A multi-faceted approach to advancing galaxy-cosmic web studies
Ulrike Kuchner
Our work addresses multiple aspects critical to the topic of this conference. We 1) investigate the relationship between local density, cosmic web components, and galaxy evolution; 2) improve cosmic web reconstructions in large volumes; and 3) explore the cultural, social, and technological dimensions of this scientific knowledge production. Using SDSS data in slices around a number of galaxy clusters, we confirm that galaxies in filaments are less star-forming and more likely to have early-type morphologies than those in the field. These trends persist even after accounting for stellar mass, suggesting a significant environmental influence.
However, when local galaxy density is also controlled, differences between filament and field populations disappear, indicating that the effect of filaments can be parameterised by a local galaxy density index. We now extend this analysis to 1) investigate star-formation timescales and potential outflows together with direct observables such as morphology, colour, and line index ratios; and 2) focus on lower mass galaxies with the WEAVE spectrograph. In parallel, we assess the quality of filament extraction with the DisPerSE filament finder from photometric redshifts in the very large Euclid Wide Survey and spectroscopic data in Euclid’s Deep fields.

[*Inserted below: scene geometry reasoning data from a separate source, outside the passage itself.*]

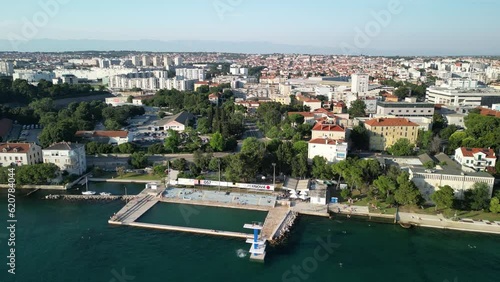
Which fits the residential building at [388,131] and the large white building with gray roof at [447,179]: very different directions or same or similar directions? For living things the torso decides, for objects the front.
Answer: same or similar directions

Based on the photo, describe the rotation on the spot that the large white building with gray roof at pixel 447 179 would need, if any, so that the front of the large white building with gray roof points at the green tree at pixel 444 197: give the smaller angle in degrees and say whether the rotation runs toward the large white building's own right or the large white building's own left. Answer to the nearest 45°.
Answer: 0° — it already faces it

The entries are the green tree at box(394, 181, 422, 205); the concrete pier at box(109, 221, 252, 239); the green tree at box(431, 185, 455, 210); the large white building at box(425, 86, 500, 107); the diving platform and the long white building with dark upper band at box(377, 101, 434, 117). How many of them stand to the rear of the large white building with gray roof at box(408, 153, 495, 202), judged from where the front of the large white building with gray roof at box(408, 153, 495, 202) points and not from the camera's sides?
2

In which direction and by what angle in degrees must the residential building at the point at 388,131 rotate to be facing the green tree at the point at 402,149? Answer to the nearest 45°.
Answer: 0° — it already faces it

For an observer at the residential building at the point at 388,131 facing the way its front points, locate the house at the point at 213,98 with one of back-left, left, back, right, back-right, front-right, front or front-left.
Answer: back-right

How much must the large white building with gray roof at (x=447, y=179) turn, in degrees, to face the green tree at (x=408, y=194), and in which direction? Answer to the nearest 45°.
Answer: approximately 45° to its right

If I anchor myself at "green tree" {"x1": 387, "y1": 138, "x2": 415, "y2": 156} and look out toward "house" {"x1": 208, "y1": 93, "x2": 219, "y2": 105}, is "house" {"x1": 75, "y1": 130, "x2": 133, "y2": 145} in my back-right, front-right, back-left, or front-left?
front-left

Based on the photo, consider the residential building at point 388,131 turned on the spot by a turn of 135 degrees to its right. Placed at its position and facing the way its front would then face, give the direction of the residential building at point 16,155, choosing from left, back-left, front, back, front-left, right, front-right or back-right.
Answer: left

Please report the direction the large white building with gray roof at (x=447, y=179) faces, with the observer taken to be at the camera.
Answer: facing the viewer

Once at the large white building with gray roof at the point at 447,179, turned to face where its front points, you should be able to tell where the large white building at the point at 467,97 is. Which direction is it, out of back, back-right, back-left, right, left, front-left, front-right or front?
back

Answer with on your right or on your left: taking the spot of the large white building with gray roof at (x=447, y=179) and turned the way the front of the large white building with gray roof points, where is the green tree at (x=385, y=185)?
on your right

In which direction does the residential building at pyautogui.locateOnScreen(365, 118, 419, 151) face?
toward the camera

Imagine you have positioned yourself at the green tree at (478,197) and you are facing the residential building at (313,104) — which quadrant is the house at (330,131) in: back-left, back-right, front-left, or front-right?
front-left

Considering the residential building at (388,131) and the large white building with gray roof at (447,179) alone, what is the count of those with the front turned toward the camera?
2

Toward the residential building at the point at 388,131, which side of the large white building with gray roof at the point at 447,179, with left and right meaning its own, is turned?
back

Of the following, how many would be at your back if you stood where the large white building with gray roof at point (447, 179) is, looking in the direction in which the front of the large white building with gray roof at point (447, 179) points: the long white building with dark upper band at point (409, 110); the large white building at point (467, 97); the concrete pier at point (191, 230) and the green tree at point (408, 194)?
2
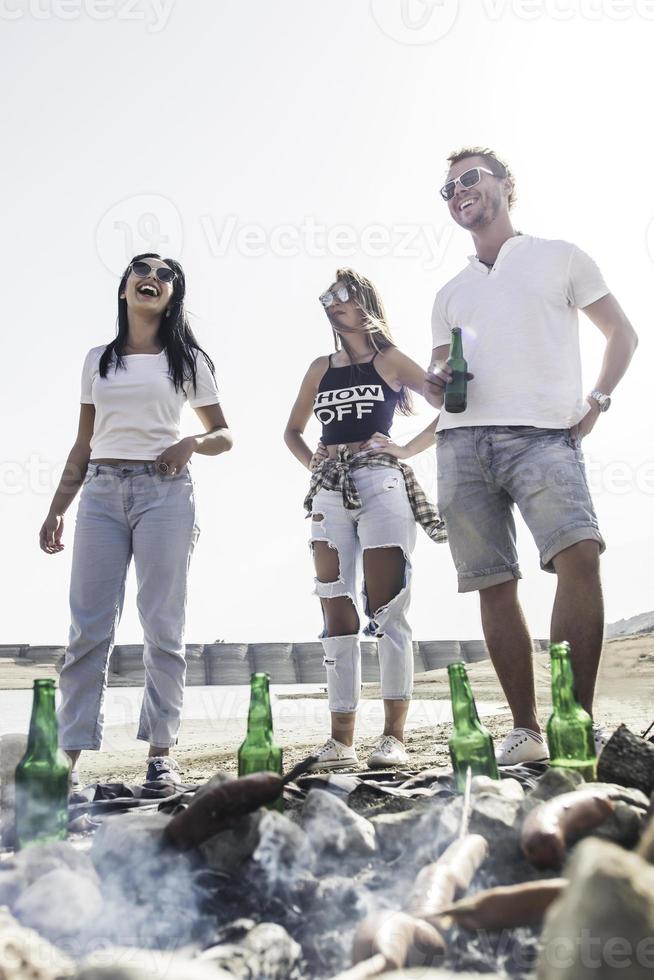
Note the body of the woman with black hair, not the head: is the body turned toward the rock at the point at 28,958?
yes

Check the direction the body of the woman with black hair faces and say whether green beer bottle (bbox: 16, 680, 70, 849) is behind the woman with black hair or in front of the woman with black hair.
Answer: in front

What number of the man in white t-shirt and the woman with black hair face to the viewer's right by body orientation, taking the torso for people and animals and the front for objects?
0

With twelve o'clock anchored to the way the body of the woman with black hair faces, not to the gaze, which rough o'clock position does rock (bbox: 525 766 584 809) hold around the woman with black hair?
The rock is roughly at 11 o'clock from the woman with black hair.

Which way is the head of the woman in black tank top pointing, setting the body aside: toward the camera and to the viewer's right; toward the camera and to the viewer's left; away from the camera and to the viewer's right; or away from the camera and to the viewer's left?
toward the camera and to the viewer's left

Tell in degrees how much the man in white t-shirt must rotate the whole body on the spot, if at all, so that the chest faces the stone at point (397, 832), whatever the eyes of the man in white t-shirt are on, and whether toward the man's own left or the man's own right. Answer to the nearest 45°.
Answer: approximately 45° to the man's own left

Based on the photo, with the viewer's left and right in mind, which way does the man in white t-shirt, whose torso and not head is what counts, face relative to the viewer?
facing the viewer and to the left of the viewer

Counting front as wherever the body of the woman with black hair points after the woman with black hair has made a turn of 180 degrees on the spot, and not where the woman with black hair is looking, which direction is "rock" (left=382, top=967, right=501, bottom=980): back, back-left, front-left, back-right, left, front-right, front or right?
back

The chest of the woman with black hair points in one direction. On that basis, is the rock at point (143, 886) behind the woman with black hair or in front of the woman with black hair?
in front

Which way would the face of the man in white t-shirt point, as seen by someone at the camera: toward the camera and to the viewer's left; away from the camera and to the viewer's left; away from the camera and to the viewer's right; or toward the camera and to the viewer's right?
toward the camera and to the viewer's left
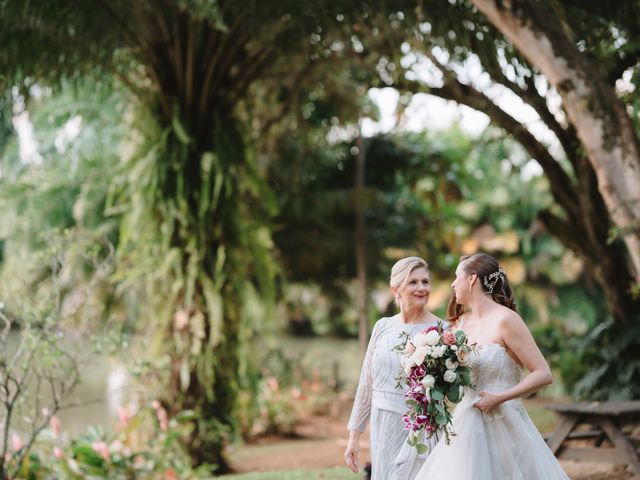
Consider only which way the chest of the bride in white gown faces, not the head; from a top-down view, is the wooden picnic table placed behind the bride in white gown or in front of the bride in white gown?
behind

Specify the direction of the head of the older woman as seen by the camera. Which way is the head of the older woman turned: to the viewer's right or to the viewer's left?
to the viewer's right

Using simulations of the Euclid Wide survey, we develop and test methods to compare skeletons derived from photometric redshifts to “true” positions and assess whether new approaches strengthen our ability to correctly identify filaments. For the Euclid Deep Survey, redshift uncertainties, biases and the Fingers-of-God effect still challenge filament detection, however these issues can be partially resolved by anisotropic group finders and stellar mass weighting. We still expect to be able to recover key galaxy property gradients, albeit with reduced significance. We further improve approaches to extract filaments in the 1Gpc/h cosmological cube MDPL2 and investigate them. In a unique angle of our research, we also explore the artistic, philosophical and social perspectives of arriving at new scientific knowledge, including for large-scale structure studies. Our transdisciplinary angle examines how creative collaborations with artists and extended reality technologies impacts scientific inquiry and our models of the universe.